To address these challenges and truly democratize even highly sensitive data, we are excited to announce the general availability of differential privacy policies in Snowflake. These are built on a technology called differential privacy, which is regarded in academic literature as the gold standard for private data analytics. Differential privacy brings mathematical rigor to privacy protection, enabling customers to leverage previously inaccessible data. With the data unlocked, Snowflake customers can use it to power collaboration use cases like cross-organization, cross-geography data sharing, and even create new revenue streams with data monetization.
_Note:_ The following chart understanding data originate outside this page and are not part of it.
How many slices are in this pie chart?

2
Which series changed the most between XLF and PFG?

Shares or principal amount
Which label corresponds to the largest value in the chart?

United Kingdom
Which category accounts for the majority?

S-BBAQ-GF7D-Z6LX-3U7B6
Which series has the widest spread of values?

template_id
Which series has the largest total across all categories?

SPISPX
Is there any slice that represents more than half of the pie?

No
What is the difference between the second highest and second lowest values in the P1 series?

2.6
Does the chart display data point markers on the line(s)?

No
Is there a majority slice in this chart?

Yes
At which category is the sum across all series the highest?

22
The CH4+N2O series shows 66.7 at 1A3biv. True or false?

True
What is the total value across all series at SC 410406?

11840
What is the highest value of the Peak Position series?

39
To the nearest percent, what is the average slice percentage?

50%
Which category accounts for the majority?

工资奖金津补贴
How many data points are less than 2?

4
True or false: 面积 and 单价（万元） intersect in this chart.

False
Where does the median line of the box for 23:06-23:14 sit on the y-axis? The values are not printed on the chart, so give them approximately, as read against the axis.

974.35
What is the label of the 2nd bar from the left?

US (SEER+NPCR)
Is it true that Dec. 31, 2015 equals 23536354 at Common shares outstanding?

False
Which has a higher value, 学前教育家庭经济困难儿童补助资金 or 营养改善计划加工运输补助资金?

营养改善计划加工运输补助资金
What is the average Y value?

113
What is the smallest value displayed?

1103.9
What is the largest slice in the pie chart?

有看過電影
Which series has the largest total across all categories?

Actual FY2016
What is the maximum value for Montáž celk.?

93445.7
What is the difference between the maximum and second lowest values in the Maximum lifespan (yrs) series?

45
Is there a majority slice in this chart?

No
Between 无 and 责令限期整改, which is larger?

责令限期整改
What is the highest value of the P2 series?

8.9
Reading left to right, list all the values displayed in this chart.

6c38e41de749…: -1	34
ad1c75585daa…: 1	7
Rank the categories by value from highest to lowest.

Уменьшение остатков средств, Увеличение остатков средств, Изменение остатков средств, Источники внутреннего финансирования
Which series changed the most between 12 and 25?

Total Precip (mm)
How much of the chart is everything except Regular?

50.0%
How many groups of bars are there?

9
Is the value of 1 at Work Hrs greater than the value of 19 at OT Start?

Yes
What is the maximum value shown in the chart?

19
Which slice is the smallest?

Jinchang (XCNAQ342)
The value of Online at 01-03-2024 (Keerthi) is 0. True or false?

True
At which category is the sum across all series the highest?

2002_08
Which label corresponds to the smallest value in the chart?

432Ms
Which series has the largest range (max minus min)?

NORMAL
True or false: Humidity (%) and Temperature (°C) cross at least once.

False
What is differential privacy?
Differential privacy is a privacy-enhancing technology that helps minimize the risk of sensitive information leakage by protecting the identity of individual entities in a data set, like people, organizations, location, etc. It has been implemented in many high-profile use cases with sensitive data, including the 2020 U.S. Census Data Release and Apple’s user data collection, and is highlighted in the 2023 AI Executive Order.
With differential privacy, data consumers can run analytical queries on the full dataset, but they cannot see the row-level data nor can they reverse engineer sensitive information. It complements data privacy methods that protect data at rest, in motion and in use.
To do this, Snowflake differential privacy policies dynamically add noise to query results. The amount of noise added depends on how sensitive the query is, as determined by the mathematical techniques of differential privacy. For example, if the query is calculating broad aggregates, the amount of noise will be relatively small, potentially negligible. If the query concerns a small group or even one individual, the noise will be large enough to obscure their identities and protect your most sensitive data against privacy attacks.
Typically, implementations of differentially private systems require significant investment and expertise; open source differential privacy libraries are not only not differentially private end-to-end, but they also may not implement features that make differential privacy useful for real-world use cases. Snowflake differential privacy policies, however, are ready to use out of the box, without these downsides.
Differential privacy unlocks rather than devalues data
Differential privacy is a significant improvement compared to existing approaches, which do much more to devalue data. To illustrate this, let’s examine a use case from the healthcare industry that uses a dataset of patient visits to healthcare providers. In this example, the data provider needs to protect the patient identities to comply with privacy regulations.
For the basic version of this use case, let’s assume we have a dataset where each row represents one visit between a patient and a healthcare provider. Without differential privacy, the data provider would typically mask the fields that could be used to identify the patient, like the date of the visit. Fields like these would be masked to a coarser level of granularity, such as removing the month and day and leaving just the year. While this approach may appear to make sense from a privacy point of view, it drastically reduces the value of the data. For example, data consumers can no longer ask questions like, “On average, how long is drug X taken for condition Y?”
With differential privacy, the data provider does not need to mask or remove any fields, enabling data consumers to ask these kinds of detailed questions and receive useful answers.